Tree Lizard Tree Lizard Tree Lizard
Tree Lizard Gonocephalus species (Family Agamidae) ~ Agamids are tree lizards which feed mainly on insects, and they can often be seen clinging onto tree trunks. Many species look fearsome because of the row of sharp spines along their back. They are in fact quite timid and will scamper up the tree at the sight or sound of a human approaching it. These lizards were photographed in a secondary forest not far from Kuala Lumpur.
The Green Crested Lizard (Calotes cristatellus) ~ This lizard species is commonly found in secondary growth, at the forest fringe and also in agricultural areas, especially if they are situated near a forest. They can be seen quite frequently in rural or suburban gardens, perched on a fence or a post like the specimen at far right. When frightened, it can change its colour to brown or dark grey. However, it is not a chameleon which is not found east of India.

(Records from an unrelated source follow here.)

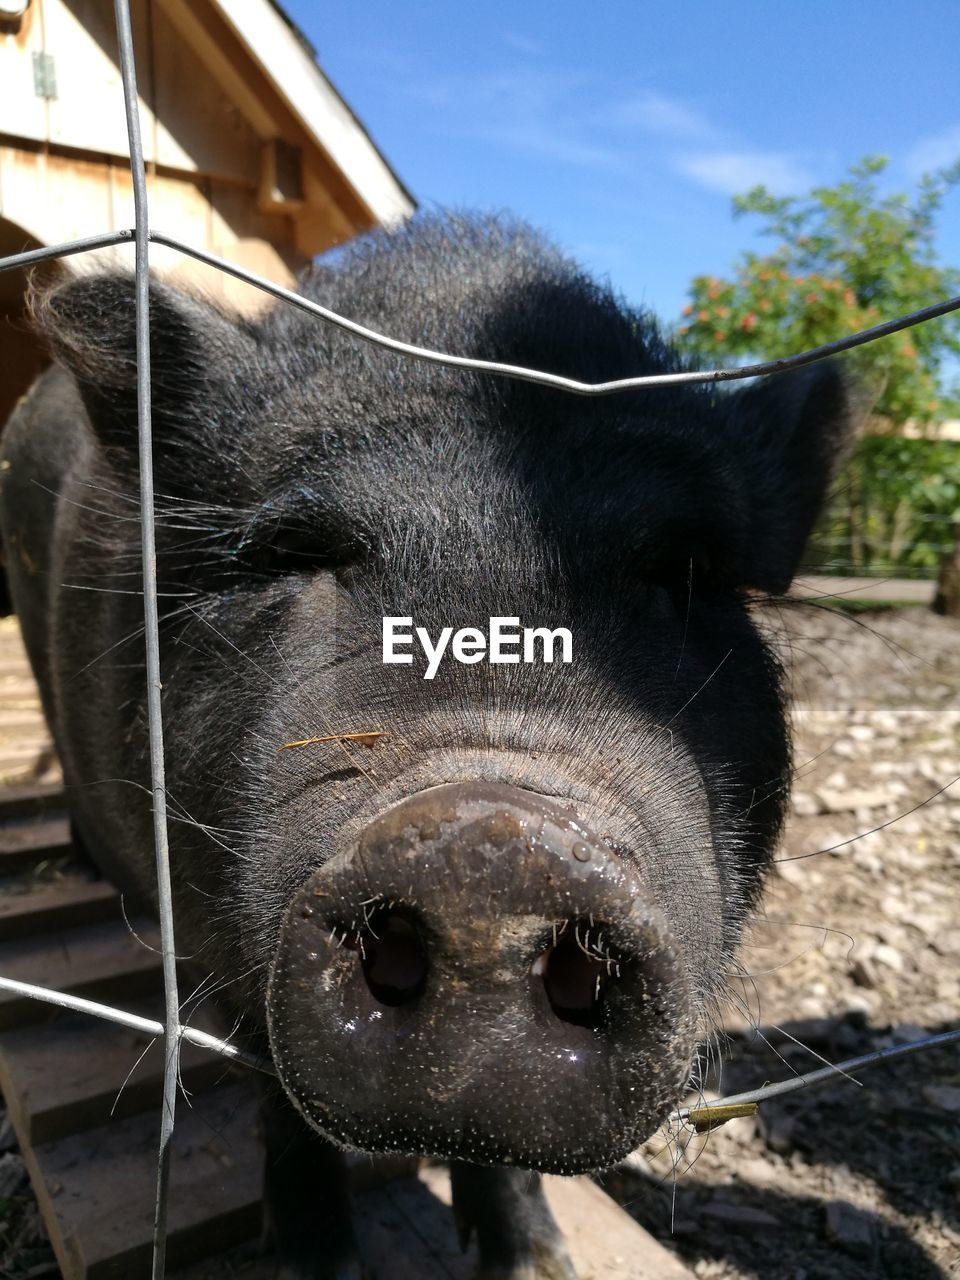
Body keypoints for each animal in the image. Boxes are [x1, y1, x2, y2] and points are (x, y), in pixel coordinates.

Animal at [3, 215, 855, 1274]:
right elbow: (278, 1095)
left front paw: (538, 1262)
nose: (489, 845)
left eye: (685, 569)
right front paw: (317, 1263)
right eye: (295, 553)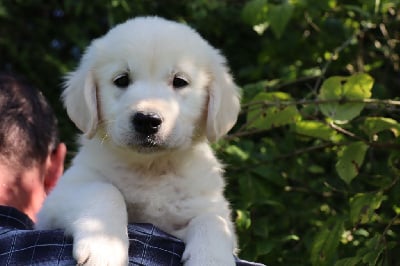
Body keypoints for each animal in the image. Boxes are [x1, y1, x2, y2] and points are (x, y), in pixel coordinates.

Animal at [36, 17, 241, 266]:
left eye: (179, 81)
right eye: (122, 80)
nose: (147, 120)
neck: (149, 169)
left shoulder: (204, 202)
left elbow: (213, 220)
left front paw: (210, 259)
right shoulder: (61, 196)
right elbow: (104, 190)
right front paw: (105, 246)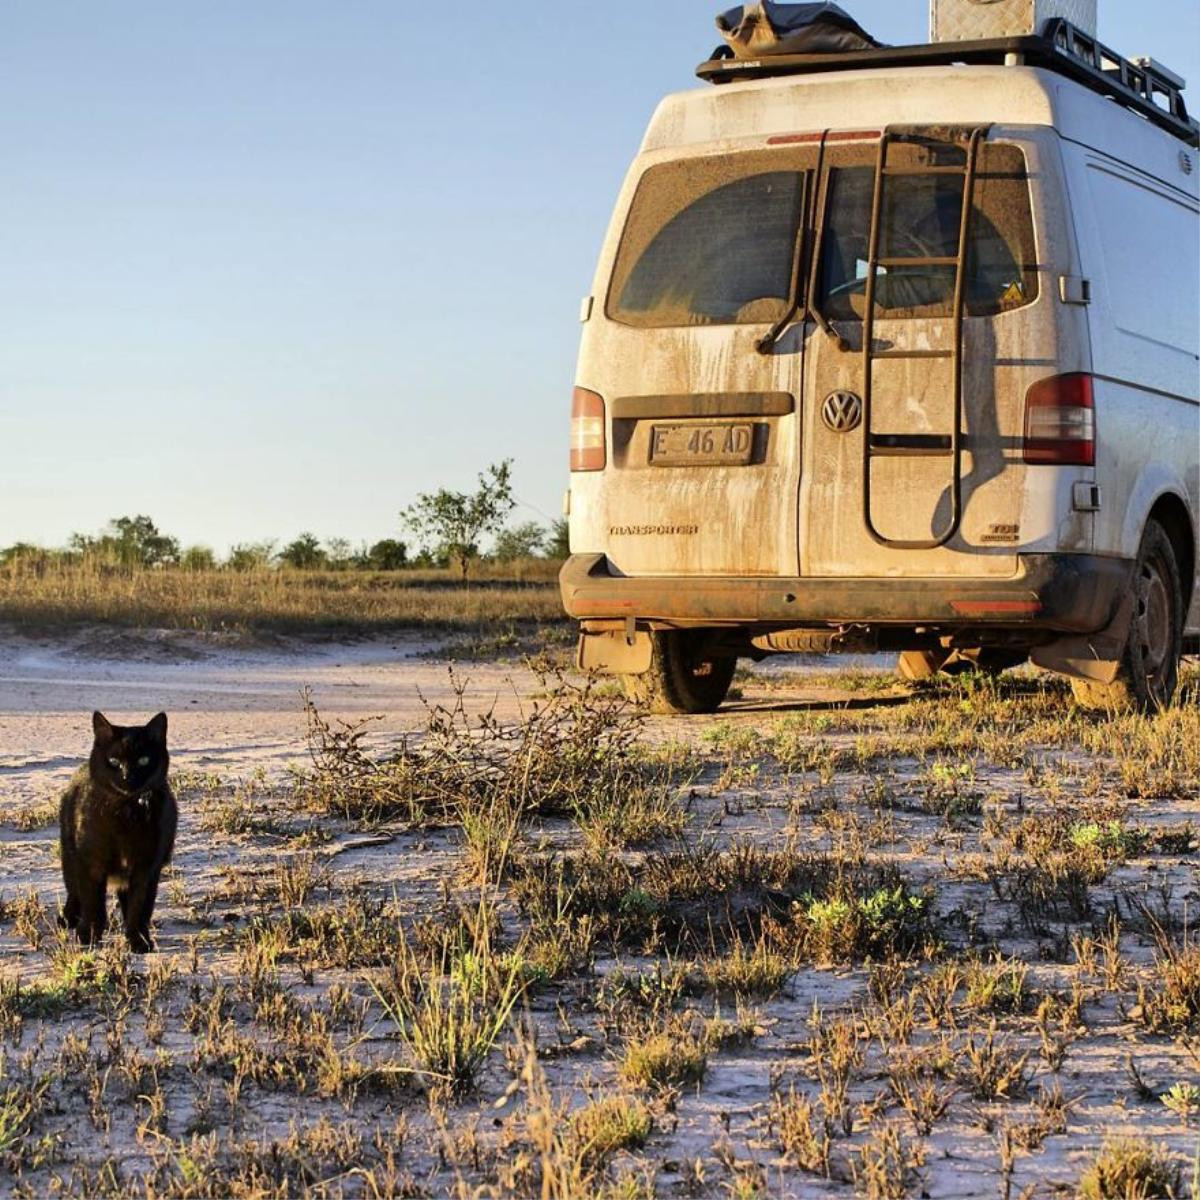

Green Crested Lizard Green Crested Lizard
Oriental Whip Snake Oriental Whip Snake

The Oriental Whip Snake (Ahaetulla prasina) ~ This is a common snake that is native to Peninsular Malaysia and Singapore. I found this specimen, which was about one metre (yard) long, "strung over" a cactus beside a rural path, perhaps warming itself in the late afternoon sunshine. The species can grow up to two metres, and feeds mainly on small birds and lizards. The location was an agricultural area in Beruas, in the state of Perak, and the cactus, a non-native species, had probably been planted as an ornamental.
Snake captures lizard
Snake Captures Flying Lizard ~ Some movement caught my attention as I was trekking through a secondary forest, armed with a camera. I walked closer and caught sight of this snake trying to eat a lizard as its victim was struggling and repeatedly jerking its body. The victim was a flying lizard (Draco species), a species quite common in that forest not far from Kuala Lumpur. In this picture, the flaps of skin, or patagia, which aid the species in gliding, can be seen partly extended from the lizard's body. I took several pictures and left the snake to continue with its meal. Several days later I passed by the spot and found the carcass of a lizard, possibly the same specimen. So perhaps the snake (possibly a Painted Bronzeback, Dendrelaphis pictus) had not manage to swallow what it had caught.